1. A pixel, comprising:

an organic light emitting diode (OLED);

a first transistor for controlling an amount of current supplied from a first node coupled to a first electrode thereof to the OLED coupled to a second electrode thereof so as to correspond to a voltage applied to a second node;

a second transistor coupled between the second electrode of the first transistor and the OLED, and turned off when an emission control signal is supplied to an emission control line; and

a capacitor coupled between the second electrode of the first transistor and the emission control line.

2. The pixel as claimed in claim 1, further comprising:

a third transistor coupled between the first node and a first power supply and turned off when the emission control signal is supplied; and

a storage capacitor coupled between the second node and the first power supply.

3. The pixel as claimed in claim 2, the capacitor being set to have a lower capacity than the storage capacitor.

4. The pixel as claimed in claim 1, further comprising:

a fourth transistor coupled between the first node and a data line, and turned on when a scan signal is supplied to a current scan line;

a fifth transistor coupled between the second electrode of the first transistor and the second node, and turned on when the scan signal is supplied to the current scan line; and

a sixth transistor coupled between the second node and an initial power supply, and turned on when a scan signal is supplied to a previous scan line.

5. An organic light emitting display, comprising:

a scan driver for supplying scan signals to scan lines and for supplying emission control signals to emission control lines;

a data driver for supplying data signals to data lines; and

pixels positioned at intersections of the scan lines and the data lines;

each of the pixels positioned in an ith (i is a natural number) horizontal line comprising:

an OLED;

a second transistor coupled between the second electrode of the first transistor and the OLED, and turned off when an emission control signal is supplied to an ith emission control line; and

a capacitor coupled between the second electrode of the first transistor and the ith emission control line.

6. The organic light emitting display as claimed in claim 5, each of the pixels comprising:

a third transistor coupled between the first node and a first power supply and turned off when the emission control signal is supplied to the ith emission control line; and

a storage capacitor coupled between the second node and the first power supply.

7. The organic light emitting display as claimed in claim 6, the capacitor being set to have a lower capacity than the storage capacitor.

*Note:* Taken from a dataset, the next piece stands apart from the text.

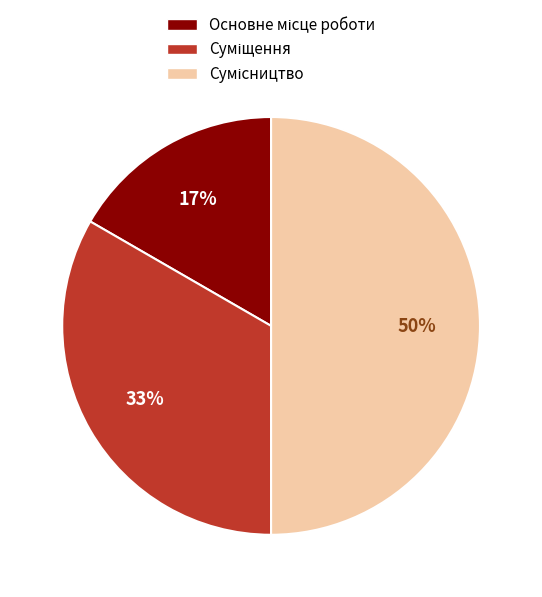

To the nearest percent, what is the difference between the largest and smallest slice percentages?

33%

8. The organic light emitting display as claimed in claim 5, each of the pixels comprising:

a fifth transistor coupled between a second electrode of the first transistor and the second node, and turned on when the scan signal is supplied to the current scan line; and

a sixth transistor coupled between the second node and an initial power supply and turned on when a scan signal is supplied to a previous scan line.

9. The organic light emitting display as claimed in claim 8, the current scan line being an ith scan line and the previous scan line being an (i−1)th scan line.

10. The organic light emitting display as claimed in claim 8, the scan driver supplying an emission control signal to the ith emission control line so as to overlap the scan signals supplied to the current scan line and the previous scan line.